Mais quoi de mieux que la réception d’un ancien double champion d’Europe (1961, 1962) pour sortir de la routine et s’aérer la tête après deux revers consécutifs en championnat (face à Saint-Étienne et Sedan).
« Ce match a une grande valeur car, pour le moral, ce n’est pas bon d’enchaîner les défaites, explique ainsi Peguy Luyindula. Au-delà de tout ce qu’on peut penser, il faut jouer et gagner pour justement repartir dans une bonne spirale. On l’a déjà fait, on peut le refaire. »
L’attraction Pauleta
Le PSG a trop longtemps été sevré de grands rendez-vous européens pour faire la fine bouche devant une affiche aussi alléchante face au quart-finaliste de la C1 en 2005-2006 et sorti par le futur champion, le FC Barcelone. Pour les joueurs, c’est également l’occasion d’emmagasiner de la confiance sans la pression et la tension qui les habitent durant les matches de championnat. Une entreprise parfaitement réussie contre l’AEK Athènes, largement dominé à deux reprises au tour précédent (2-0, 2-0).
« La meilleure façon de préparer Auxerre, c’est de gagner jeudi », indique Luyindula en faisant référence à la rencontre de dimanche (28e journée de L1) qui n’autorisera pas le moindre faux pas aux Parisiens.
Le capitaine parisien Pauleta, en grande difficulté cette saison (seulement 10 buts en Ligue 1) et qui est tombé de son piédestal en n’étant pas titularisé à Sedan, samedi, n’aura, lui, pas besoin de piqûre de rappel pour trouver la motivation.
Intouchable il y a encore quelques semaines, son cas est devenu problématique depuis l’arrivée de Paul Le Guen aux commandes.
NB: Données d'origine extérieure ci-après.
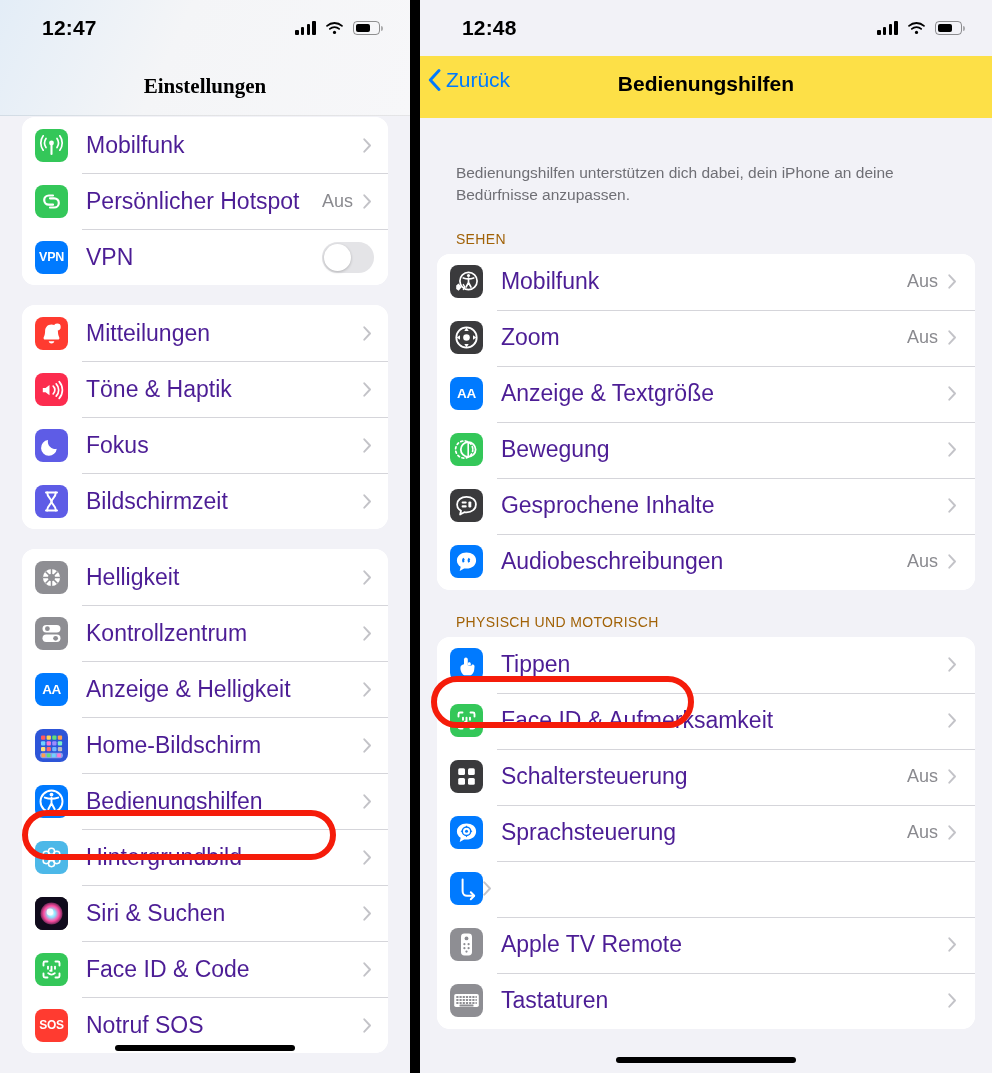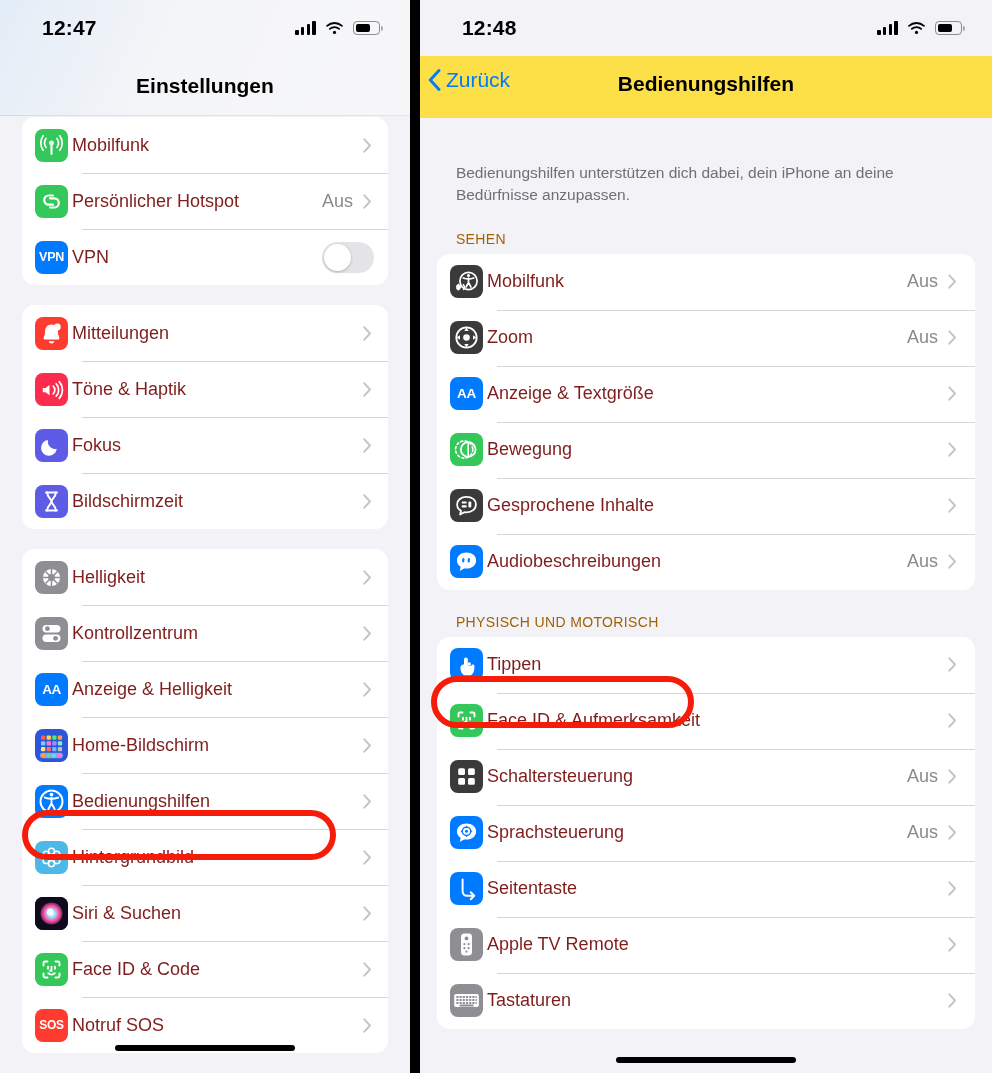--- a/index.html
+++ b/index.html
@@ -50,21 +50,21 @@
 
   
   .hdr-left {
     position: absolute; top: 0; left: 0; right: 0; height: 116px;
     background: linear-gradient(115deg, #e3edf7 0%, #f4f5f7 42%, #f7f7f9 100%);
     border-bottom: 1px solid rgba(0,0,0,.07);
     z-index: 4;
   }
   .hdr-left-title {
     position: absolute; left: 0; right: 0; top: 74px;
-    text-align: center; font-size: 21px; font-weight: 700; color: #000;
+    text-align: center; font-size: 21px; font-weight: 700; color: #000; font-family: Liberation Serif, serif;
   }
 
   
   .hdr-right {
     position: relative; height: 62px; background: #fde047;
   }
   .back-btn {
     position: absolute; left: 8px; top: 12px;
     display: flex; align-items: center; gap: 5px;
     color: #007aff; font-size: 21px;
@@ -97,21 +97,21 @@
   }
   .row + .row::before {
     content: ""; position: absolute; left: 60px; right: 0; top: 0;
     height: 1px; background: #d5d5da;
   }
   .ic {
     width: 33px; height: 33px; border-radius: 8px; flex: 0 0 33px;
     display: flex; align-items: center; justify-content: center;
     color: #fff; font-weight: 700; font-size: 13px; overflow: hidden;
   }
-  .lbl { flex: 1; margin-left: 4px; font-size: 18px; color: #7f1d1d; }
+  .lbl { flex: 1; margin-left: 18px; font-size: 23px; color: #4c1d95; }
   .val { font-size: 18px; color: #8a8a8f; margin-right: 10px; }
   .chev {
     width: 9px; height: 15px; margin-right: 18px; flex: 0 0 9px;
   }
   .panel-left .chev { margin-right: 16px; }
 
   
   .toggle {
     width: 52px; height: 31px; border-radius: 16px; background: #e4e4e7;
     margin-right: 14px; position: relative; flex: 0 0 52px;
@@ -695,21 +695,20 @@
                 </svg>
               </span>
             </div>
             <div class="row">
               <div class="ic" style="background: rgb(0, 122, 255);">
                 <svg class="svgfull" viewBox="0 0 33 33">
                   <path d="M12.6 7.5v11.8c0 2.6 1.8 4.5 4.4 4.5h7" fill="none" stroke="#fff" stroke-width="2" stroke-linecap="round"></path>
                   <path d="M20.8 20.3l3.4 3.5-3.4 3.5" fill="none" stroke="#fff" stroke-width="2" stroke-linecap="round" stroke-linejoin="round"></path>
                 </svg>
               </div>
-              <div class="lbl">Seitentaste</div>
               <span class="chev">
                 <svg class="svgfull" viewBox="0 0 9 15">
                   <path d="M1.3 1.3 7 7.5l-5.7 6.2" fill="none" stroke="#c3c3c8" stroke-width="1.9" stroke-linecap="round" stroke-linejoin="round"></path>
                 </svg>
               </span>
             </div>
             <div class="row">
               <div class="ic" style="background: rgb(142, 142, 147);">
                 <svg class="svgfull" viewBox="0 0 33 33">
                   <rect x="11" y="5.6" width="11" height="21.8" rx="3.4" fill="#fff"></rect>

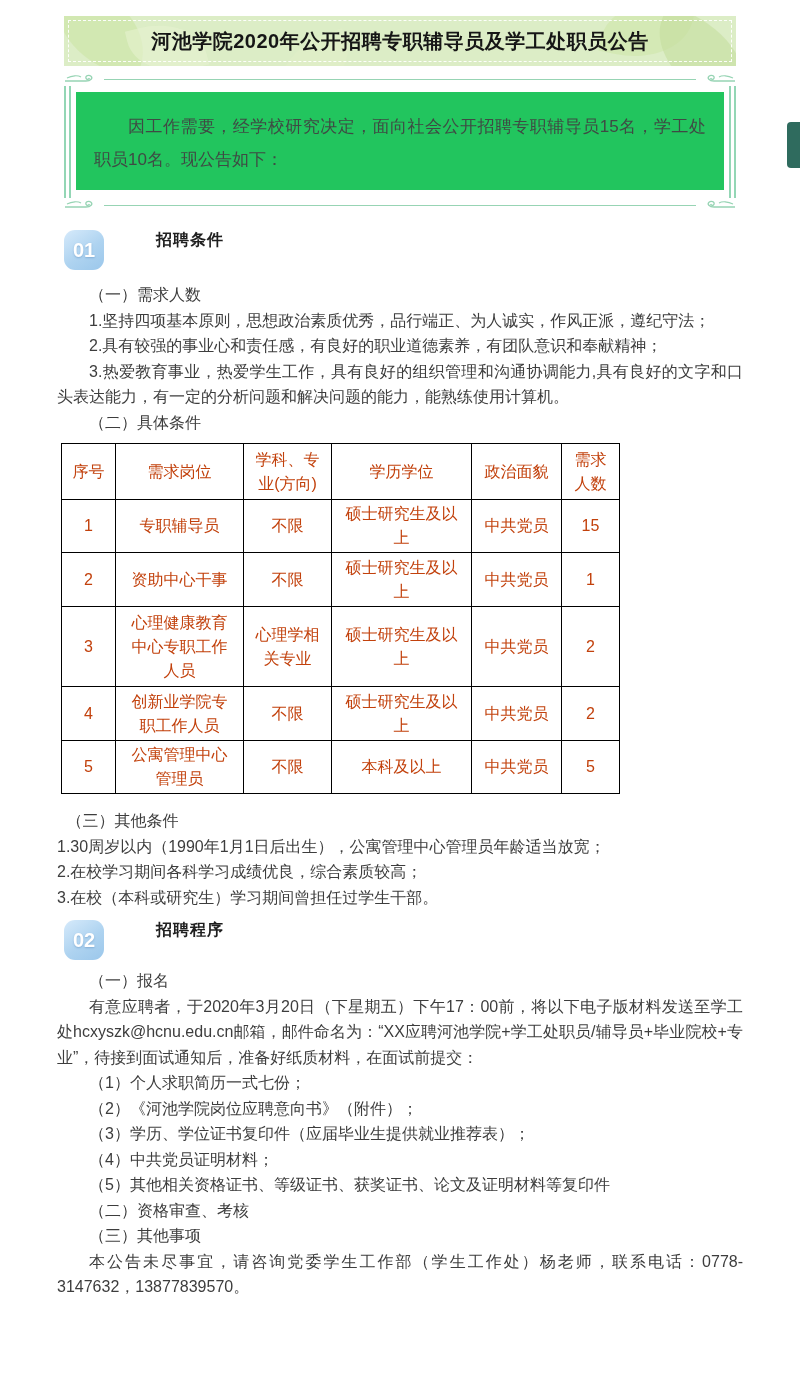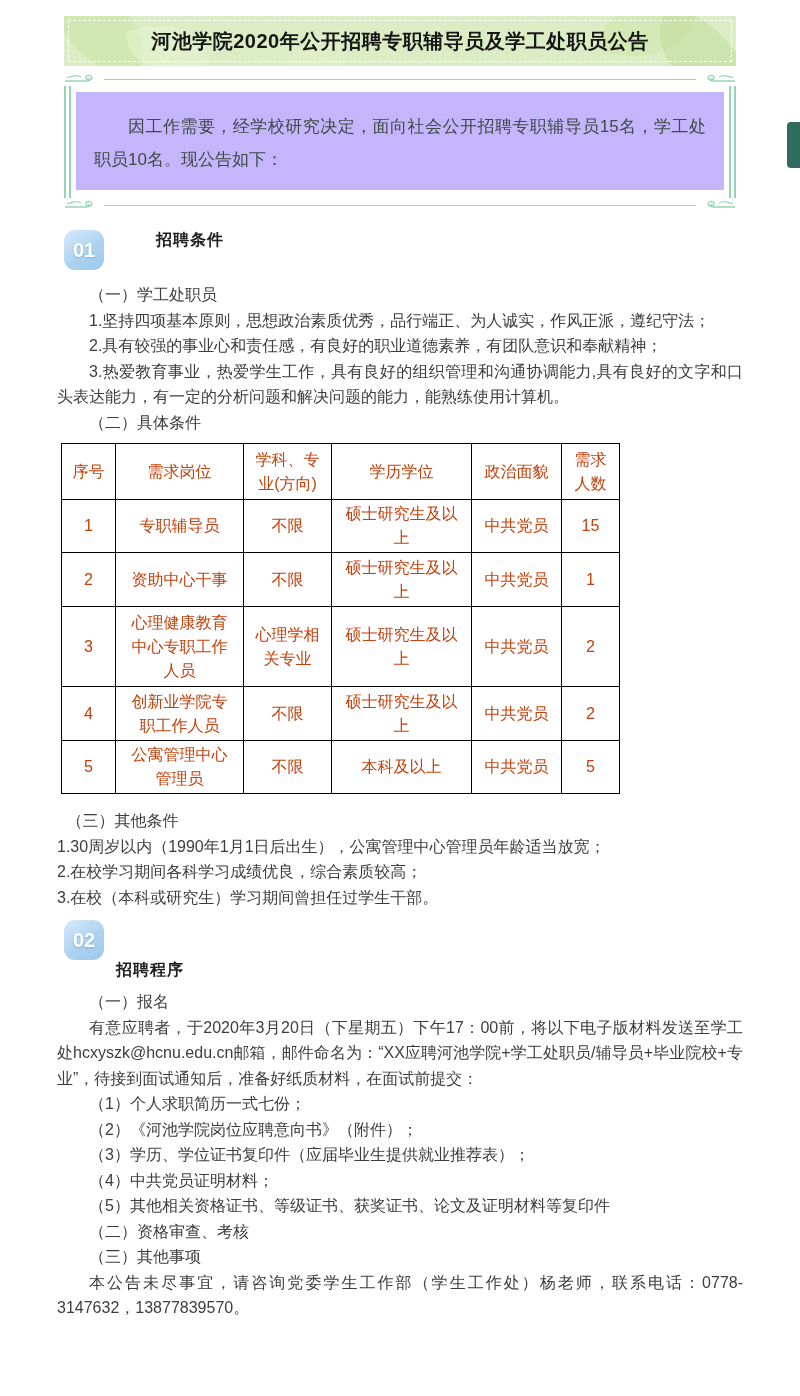--- a/index.html
+++ b/index.html
@@ -24,26 +24,26 @@
   .separator.sep2 { margin-top:8px; }
   .sep-line { flex:1; border-top:1px solid #97d4b4; margin:0 6px; }
   .ornament { flex:0 0 auto; display:block; }
   .ornament.flip { transform:scaleX(-1); }
 
   
   .intro-wrap { position:relative; margin:6px 64px 0; }
   .vline { position:absolute; top:-6px; bottom:-8px; width:7px;
     border-left:2px solid #93d6b5; border-right:2px solid #93d6b5; }
   .vline.left { left:0; } .vline.right { right:0; }
-  .intro-box { margin:0 12px; background:#c4b5fd; padding:18px 18px 14px; }
+  .intro-box { margin:0 12px; background:#22c55e; padding:18px 18px 14px; }
   .intro-text { font-size:17px; line-height:33px; color:#3f4a44; text-indent:2em; text-align:justify; }
 
   
   .section-head { display:flex; align-items:flex-start; margin:18px 0 0 64px; }
-  .section-head.second { margin-top:10px;flex-direction:column; }
+  .section-head.second { margin-top:10px; }
   .badge { width:40px; height:40px; border-radius:11px; display:flex; align-items:center; justify-content:center;
     background:linear-gradient(145deg,#d6eafb 0%,#aed3f0 55%,#9bc7eb 100%);
     color:#ffffff; font-weight:700; font-size:20px; text-shadow:0 1px 2px rgba(110,155,200,.65); }
   .section-title { margin-left:52px; font-size:16px; font-weight:700; color:#1f1f1f; letter-spacing:1px; }
 
   
   .content { margin:12px 57px 0; }
   .content.c2 { margin-top:8px; }
   .content p { font-size:16px; line-height:25.5px; color:#3d3d3d; text-align:justify; }
   .indent2 { text-indent:2em; }
@@ -116,21 +116,21 @@
       <path d="M3 5 C8 2.4 14 2.2 17 4" fill="none" stroke="#97d4b4" stroke-width="1.1"></path>
     </svg>
   </div>
 
   <div class="section-head">
     <div class="badge">01</div>
     <div class="section-title">招聘条件</div>
   </div>
 
   <div class="content">
-    <p class="indent2">（一）学工处职员</p>
+    <p class="indent2">（一）需求人数</p>
     <p class="indent2">1.坚持四项基本原则，思想政治素质优秀，品行端正、为人诚实，作风正派，遵纪守法；</p>
     <p class="indent2">2.具有较强的事业心和责任感，有良好的职业道德素养，有团队意识和奉献精神；</p>
     <p class="indent2">3.热爱教育事业，热爱学生工作，具有良好的组织管理和沟通协调能力,具有良好的文字和口头表达能力，有一定的分析问题和解决问题的能力，能熟练使用计算机。</p>
     <p class="indent2">（二）具体条件</p>
   </div>
 
   <table class="spec-table">
     <colgroup>
       <col class="col-no">
         <col class="col-post">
Le meilleur buteur de l’histoire de la Seleçao (47 buts) devant le mythique Eusebio, ancienne étoile du Benfica, navigue très loin cette saison de ses statistiques habituelles et semble bel et bien sur une pente déclinante, à l’image de sa propre formation.
Attraction principale de ce double face-à-face franco-portugais, l’Aigle des Açores voudra sans doute démontrer qu’il peut encore être le sauveur qu’attend désespérément le PSG, à un peu plus d’un an de sa retraite sportive prévue en 2008. Mais une nouvelle contre-performance alimentera forcément les critiques, plongeant un peu plus dans le doute un groupe en mal de repères.
Le programme
Newcastle United (G-B)-AZ Alkmaar Alkmaar (P-B)
Maccabi Haifa (Isr)-Espanyol Barcelone (Esp)
Glasgow Rangers (Éco)-Osasuna (Esp)
Sporting Braga (Por)-Tottenham Hotspur (G-B)
FC Séville (Esp)-Donetsk (Ukr)
RC Lens (Fra)-Bayer Leverkusen (All)
Paris Saint-Germain (Fra) -Benfica Lisbone (Por)
Celta Vigo (Esp)-Werder Breme (All).